On the second day of the NATO summit, protesters rallied outside of Obama’s re-election campaign headquarters in Chicago. Hundreds of police surrounded the hundred or so protesters creating a micro super surveillance state. Cops stood up on signs and monitored the protest with cameras. They isolated the protesters from the public. And one cop in particular decided to walk around and harass people he personally found to be suspicious because they don’t look right to him or they don’t like that he is the perfect personification of Big Brother.

 

—People are stopped by group of police who forcibly detain and search them for looking like protesters

Numerous unreasonable searches took place in Chicago during the NATO summit, especially under cover of the night. In this video, police run up on a group of people who like protesters. They are not doing anything wrong. The police push them up against a fence and search them. They go through their bags without consent. The police ultimately let the individuals go, but the point is that they should not have stopped them in the first place. They gave no justification for the search and should have left the activists alone.

 

—Josh Stearns tracks violations of press freedom during the NATO summit.

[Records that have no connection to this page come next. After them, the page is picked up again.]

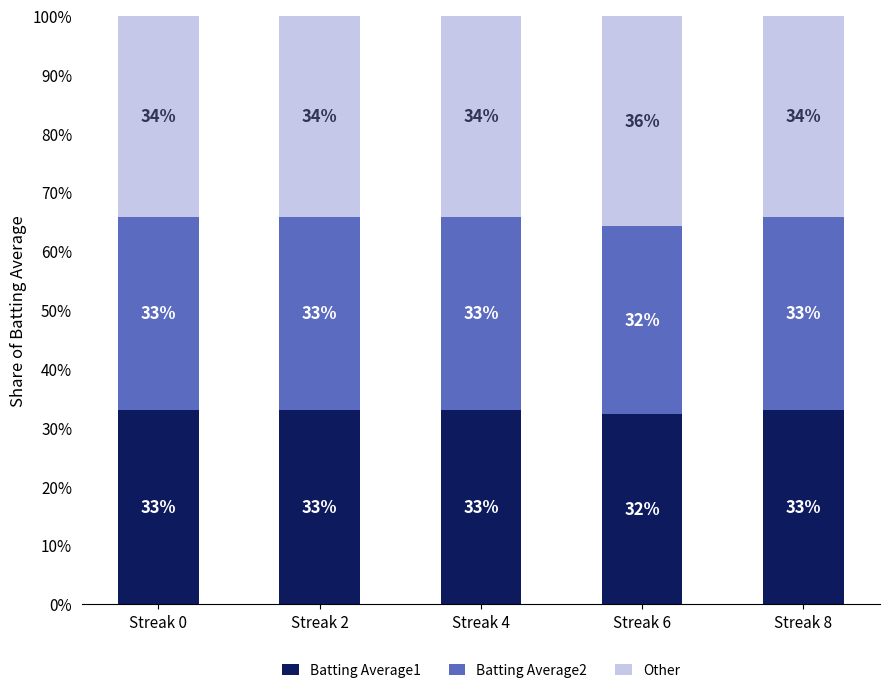

What is the average value of the Batting Average1 series?

32.8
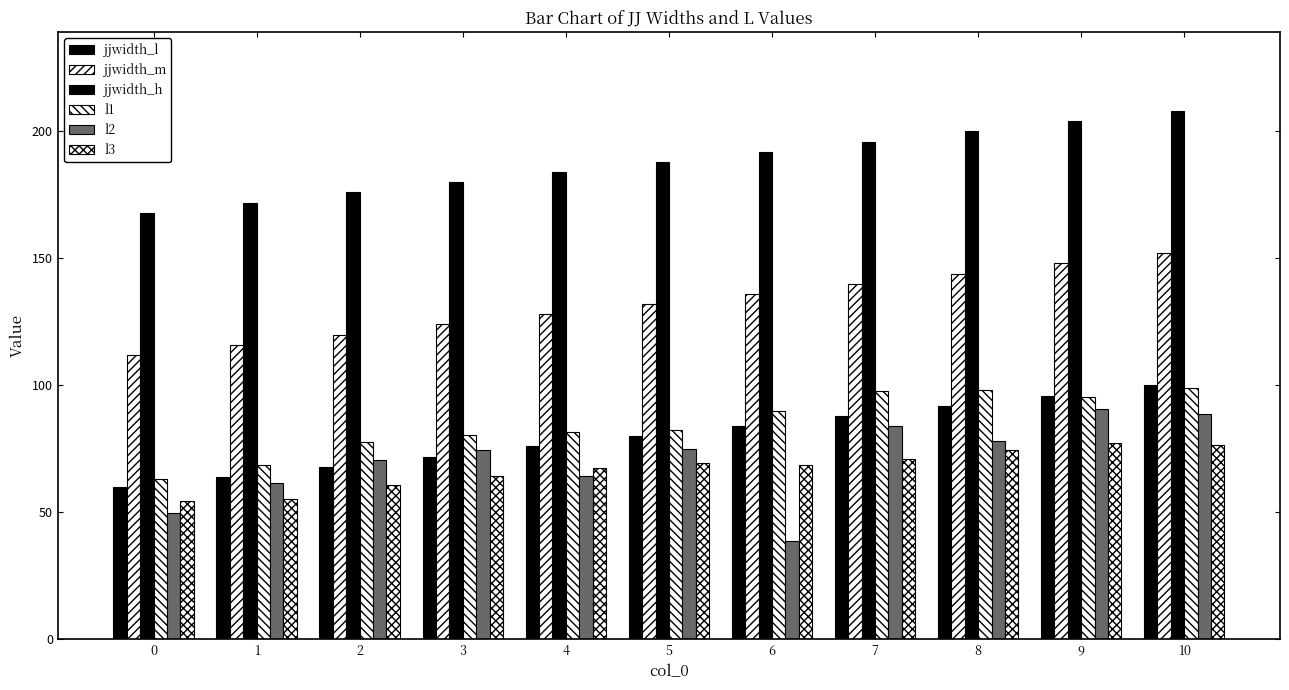

Reading right to left, transcribe all the data shown in this chart.

jjwidth_l: 100.0	96.0	92.0	88.0	84.0	80.0	76.0	72.0	68.0	64.0	60.0
jjwidth_m: 152.0	148.0	144.0	140.0	136.0	132.0	128.0	124.0	120.0	116.0	112.0
jjwidth_h: 208.0	204.0	200.0	196.0	192.0	188.0	184.0	180.0	176.0	172.0	168.0
l1: 98.8	95.6	98.2	97.7	89.9	82.3	81.8	80.5	77.7	68.6	63.3
l2: 88.8	90.7	78.0	84.1	38.7	75.1	64.4	74.5	70.7	61.7	49.8
l3: 76.4	77.2	74.7	71.0	68.6	69.3	67.5	64.5	60.7	55.3	54.7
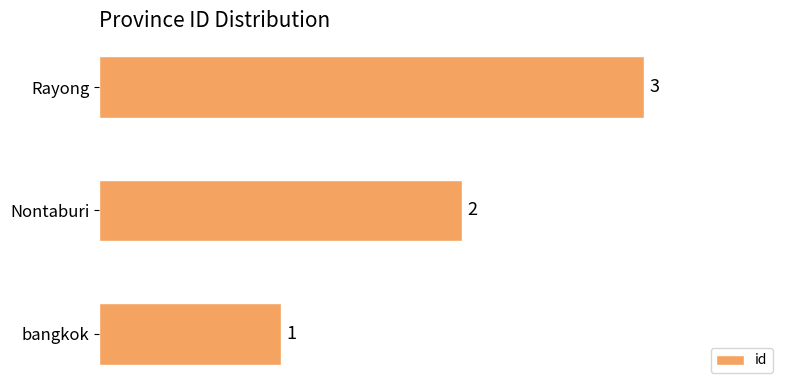

What is the sum of the values at Rayong and Nontaburi?

5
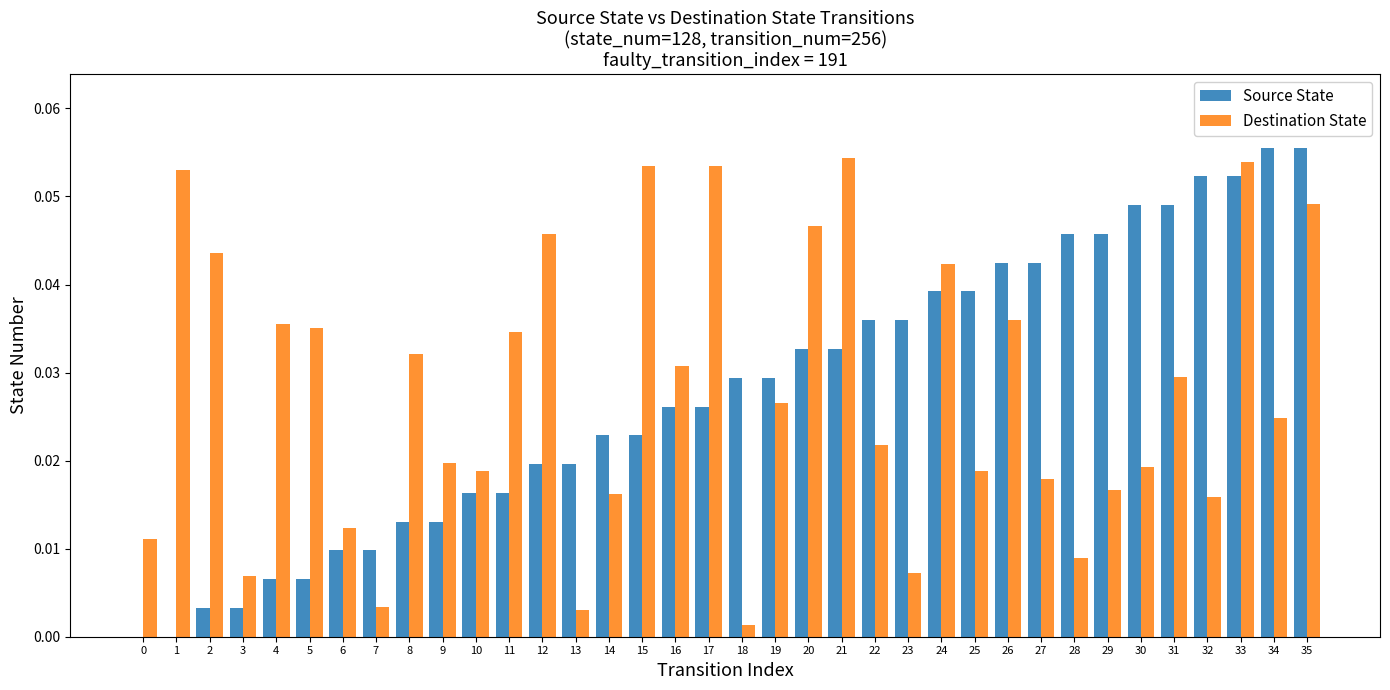

What is the sum of all Source State values?

1.0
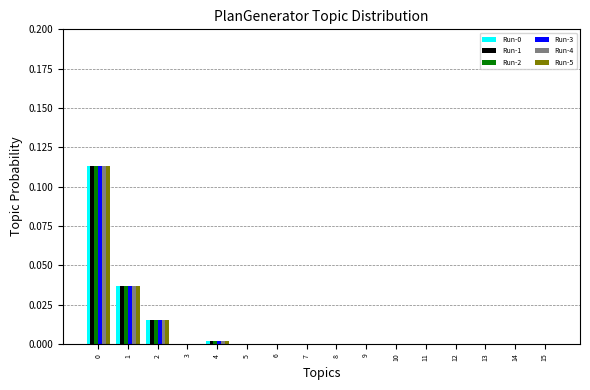

True or false: Run-1 has a value of 0.1 at 5.

False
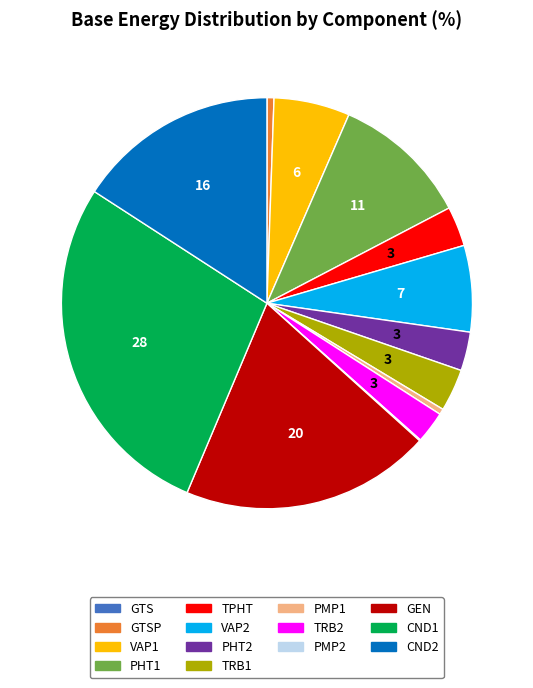

Is there any slice that represents more than half of the pie?

No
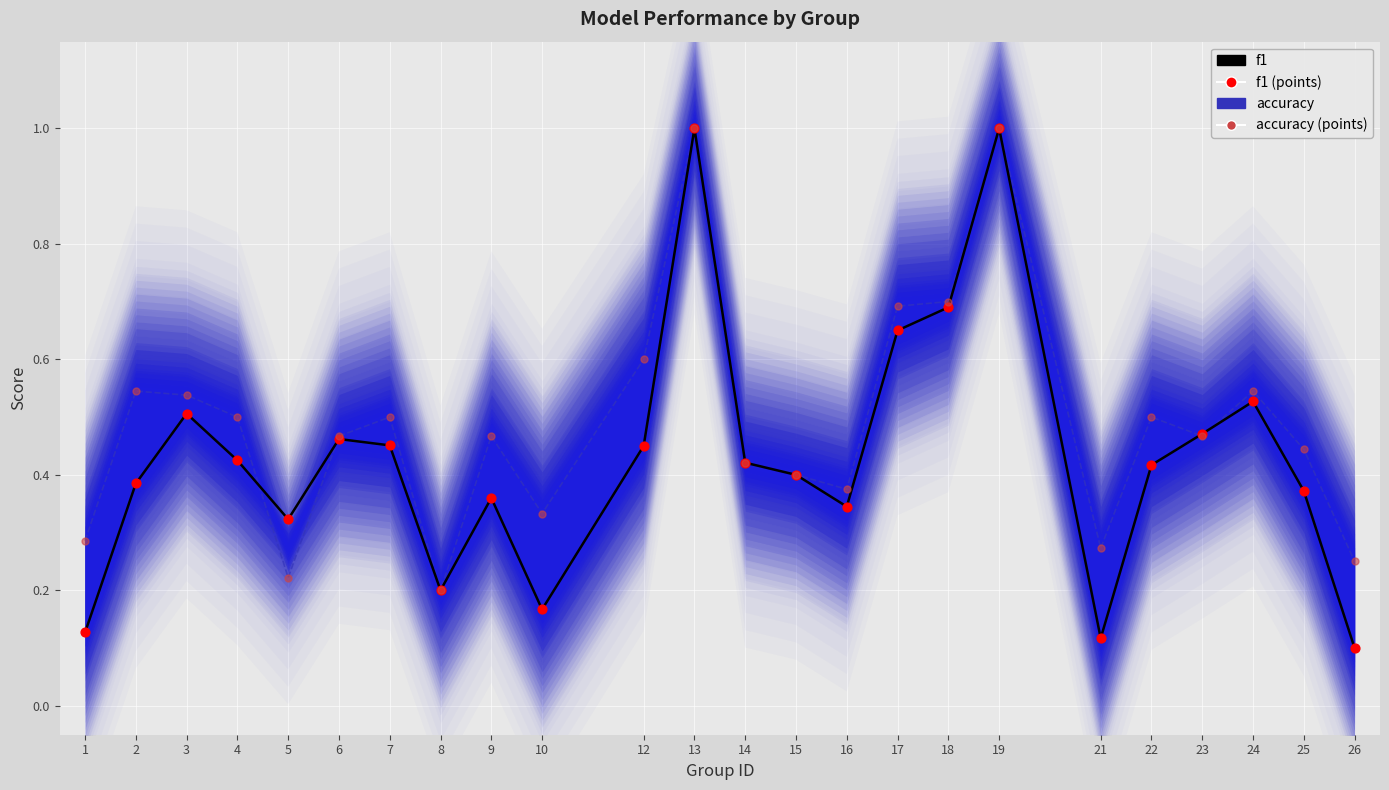

What is the total value across all series at 14?

1.7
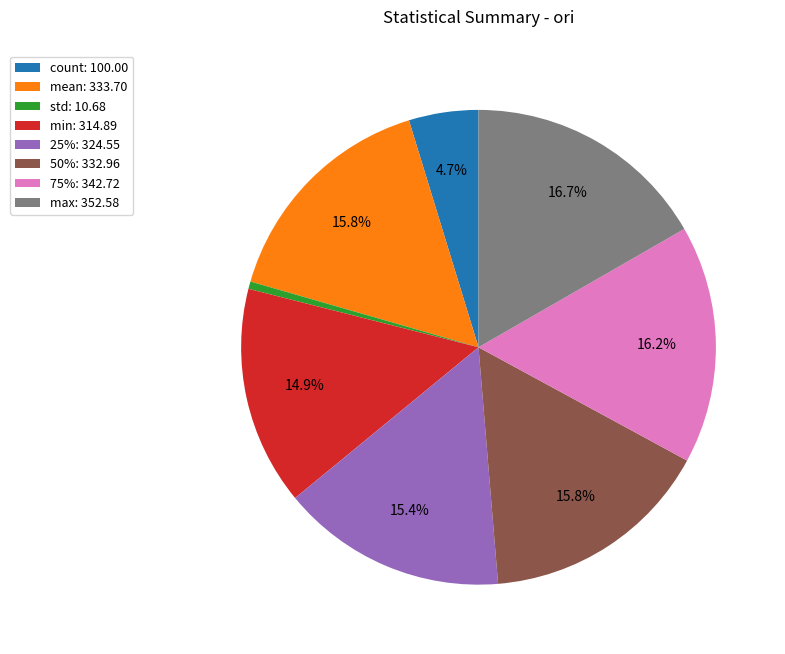

Do 25% and 50% together represent more than half of the pie?

No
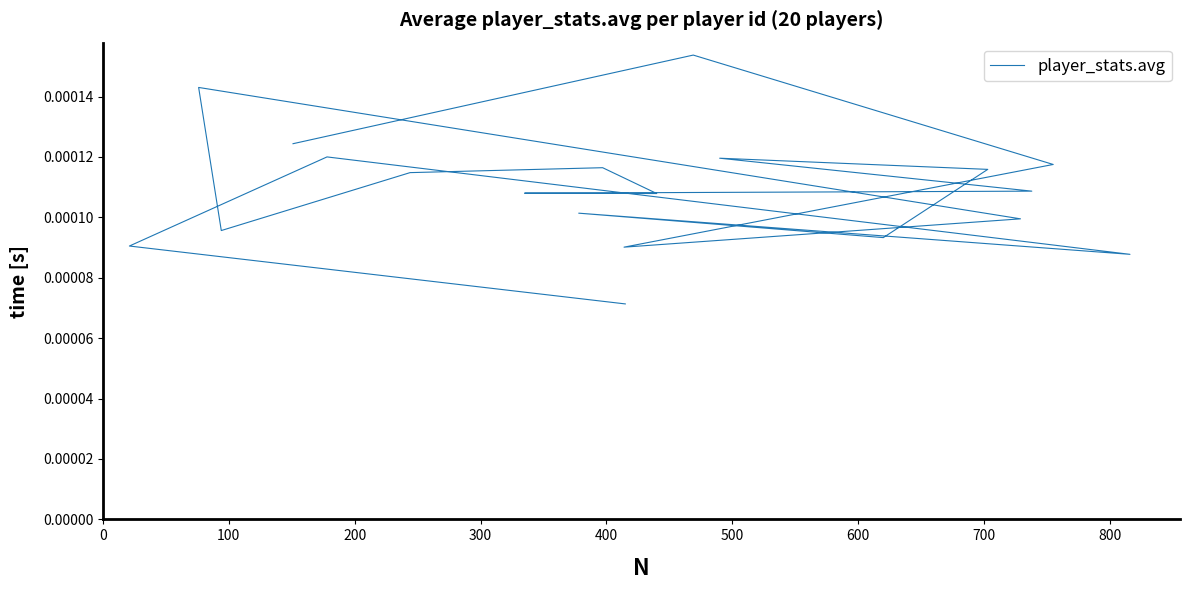

The chart shows a value of 0.0 at 18. True or false?

False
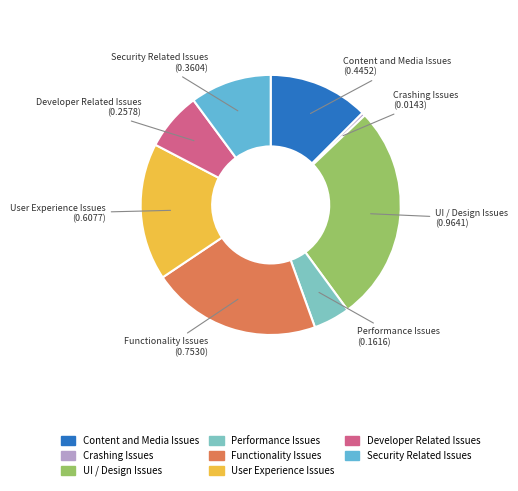

How many slices are in this pie chart?

8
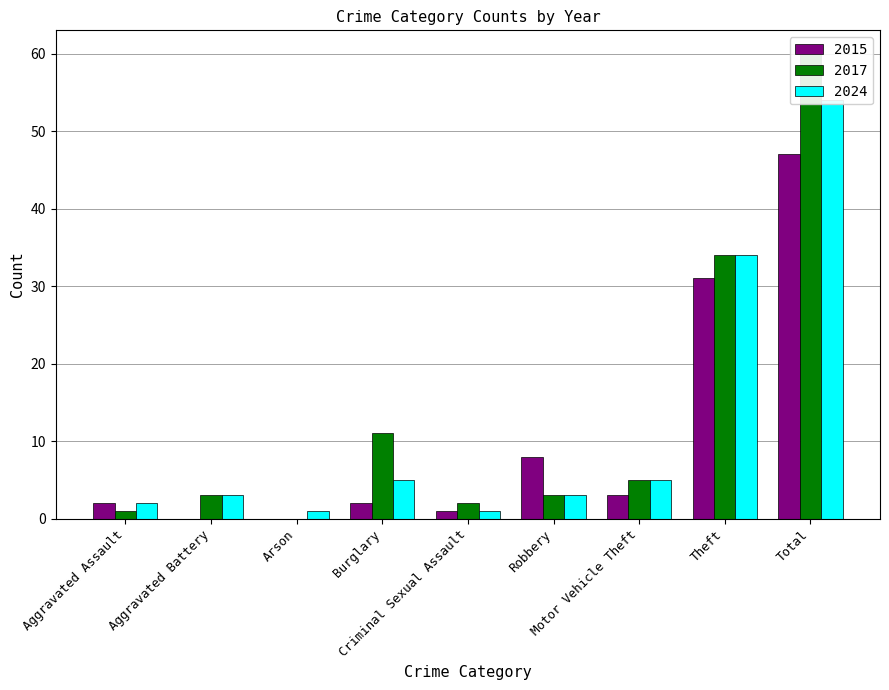

What is the difference between the maximum and minimum values in the 2015 series?

47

Josh Stearns, who has previously been tracking journalist arrests at Occupy protests, spent some time over the weekend tracking instances where journalists here to cover the NATO protests had their right to exercise freedom of the press violated. Here is the Tumblr page that Stearns put together.

And, finally, here are two interviews that are worth watching.

One is Joe Macare of Truthout, who talks about the May 20th rally on RT. He describes the moving ceremony where veterans threw away their medals. Then he addresses the violence that broke out when “Black Bloc” protesters tried to resume the march after police ordered everyone to disperse. The other is Amy Goodman interviewing National Lawyers Guild attorney Sarah Gelsomino on Democracy Now! this morning. In the segment, they discuss the NATO 3 case.